QuangDuc

Flashback Friday: Rage Against The Machine Was My Bigger Brother

I was a shitty teenager. At the age of 13, I looked like almost every other boy my age. Long, badly kept hair, little bits of acne here and there, and a terrible, emerging moustache. For those reasons, and because of a bunch of hormonal changes that I won’t go into right now, I was angry. School sucks, I’m horny all the time and can’t handle it yet, and there’s no way for me to get all this out of my system. Up until this point, my parents had been the biggest influence in my music taste. Barry White, Air and Fatboy Slim didn’t really fit the state of mind I was in at the time – so I went looking for something that fit the mold – and that’s when I found it. An album that appealed to the way I was feeling, but would change my anger into a passion for music and shaped the way I viewed the world politically. Rage Against The Machine’s self titled 1992 album, only two years older than I am now, was like the big brother I never had.

Rage Against the Machine was the first album by the group, and in my opinion the best. Vocalist Zack de la Rocha, guitarist Tom Morello, bassist Tim Commerford and drummer Brad Wilk, all from LA, were known as a rap metal band, though I feel that they did so much more with the genre than any other group. Before you even listen to the album, you can tell what sort of experience you’re in for. The album artwork of the self-immolation of a Vietnamese Buddhist monk in protest in 1963 sets the tone that this album is going to be political, it’s going to be in your face, and though it’s going to be respectful, it won’t hold back. It really struck me as a kid, and I think the album art was the reason I picked up RATM in the first place – it’s an image with a musical accompaniment that demands to be heard.

Rage-Against-The-Machine

Left to Right: Tom, Zack, Tim & Brad

Though not the first track on the album, the first I listened to was of course Killing In The Name. The name of the song rang in the back of my head when I read it, and so I thought it was a good a place as any to start. The hard driving riffs, insane instrumental sounds, heavy percussion, intense and passionate lyrics, and raw emotion are typical of every Rage song, but Killing In The Name is the Rage song. On first and subsequent listens, Killing In The Name spoke to me as a way to rebel as a teenager. The breakdown into “Fuck you I won’t do what you tell me!” has to be the most screamed lyrics of all time – everyone knows it and everyone can relate to it in one way or another; in our personal or professional lives, and for me – against my parents, teachers, and the world.
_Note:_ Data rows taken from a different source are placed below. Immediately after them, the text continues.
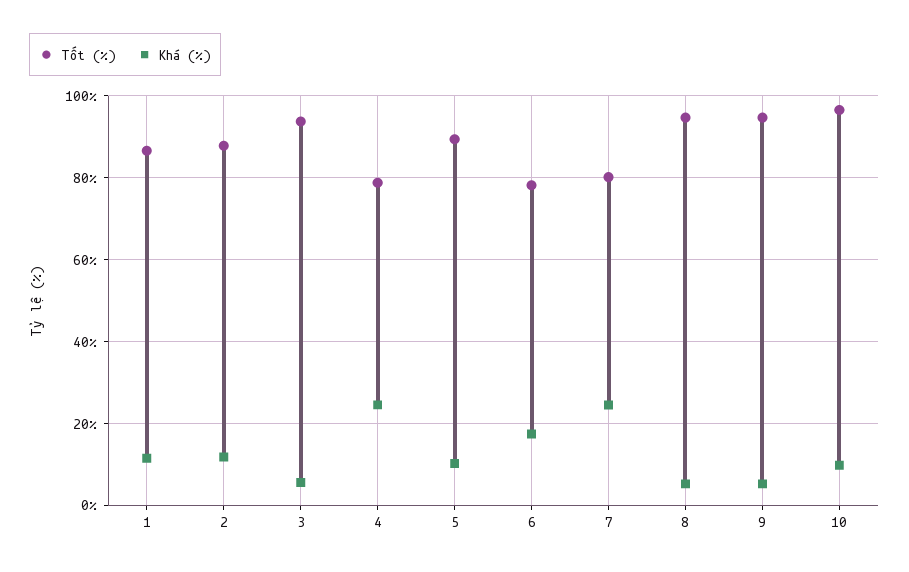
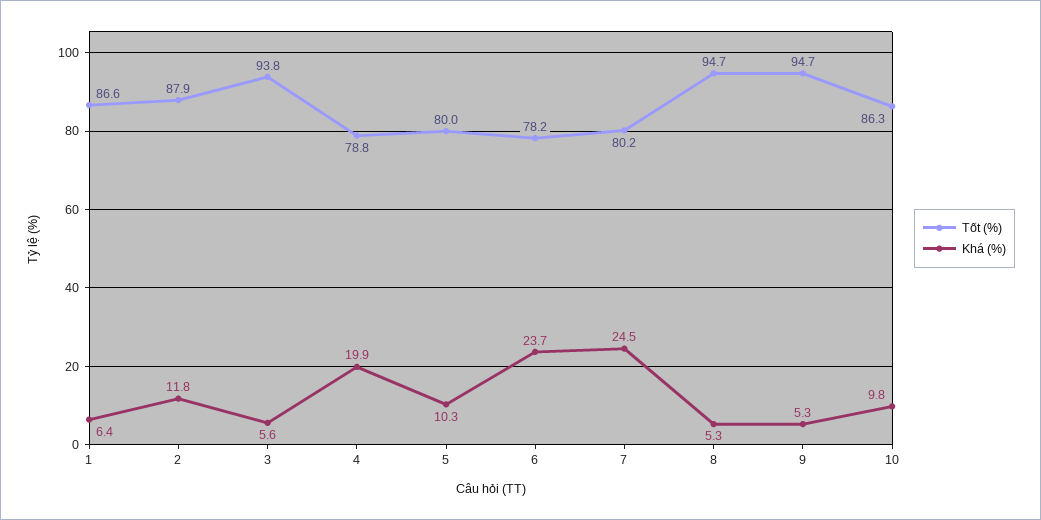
  {
    "Tốt (%)": {
      "1": 86.6,
      "2": 87.9,
      "3": 93.8,
      "4": 78.8,
-     "5": 90,
+     "5": 80,
      "6": 78.2,
      "7": 80.2,
      "8": 94.7,
      "9": 94.7,
-     "10": 96
+     "10": 86.3
    },
    "Khá (%)": {
-     "1": 12,
+     "1": 6.4,
      "2": 11.8,
      "3": 5.6,
-     "4": 24,
+     "4": 19.9,
      "5": 10.3,
-     "6": 18,
+     "6": 23.7,
      "7": 24.5,
      "8": 5.3,
      "9": 5.3,
      "10": 9.8
    }
  }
But, like with any other Rage song, there’s a much deeper meaning. Zack’s lyrics associate police brutality with racism, even likening some to the Ku Klux Klan with the line “Some of those that work forces, some of those that born crosses.” It’s when I had this realization that I started to appreciate Rage on a whole other level, and the intricacies of their heavy instrumentation.

All four members come together on the album to create a perfect balance between their four instruments. Everything is heavy when it needs to be – Zack screams, Tom shreds with absolutely crazy sounds on his guitar, Tom thumps ridiculously heavy bass (something which became a sort of signature for the group), and Brad smashes. Though they hit hard with their heavy themes – see almost every song on the album, but particularly Wake Up and Bombtrack – they also know how to do it delicately. Settle For Nothing moves through slow, wailing periods with particular emphasis on Zack’s lyrics, and into hard periods of screaming and bass – “If we don’t take action now, we’ll settle for nothing later – we settle for nothing now, and we’ll settle for nothing later.”

It’s the instrumentation all through the album that made me want to get into music further. Not just listening to it, but also playing it. I could have wanted to play guitar, bass, drums or sing just because of how inspired I was by Rage, but I’d already learned guitar for a number of years and so decided to work in the shadow of Tom Morello. I’d never heard a guitar make noises like it does on this album. The solos to Killing In The Name, Fistful of Steel and Township Rebellion, and the break to Wake Up – I spent weeks trying to learn the opening to Know Your Enemy. Rage Against The Machine was the first guitar tab book that I learnt back to front, and it taught me a lot about the music, but also just about growing up.

Initially I was attracted to Rage Against The Machine because they sounded like what I needed, an outlet. I wanted to get some energy out and Rage was angry, they were intense and they were there. But the more I listened to it, the more I sang along to it, the more I learnt to play it, the more I understood that that they’re not just angry. Rage Against The Machine’s debut album is compassionate, it’s intelligent and it’s delicate. These guys know and care what they’re talking about and they know how to get their message across, and they got it out to me. I became more politically minded, knew not to let anyone fuck me around, and realized that I’m lucky to be as lucky as I am – and for that, on the eve of my 21st birthday, I want to thank my big brother Rage Against The Machine, I wouldn’t be the same without the lessons you gave.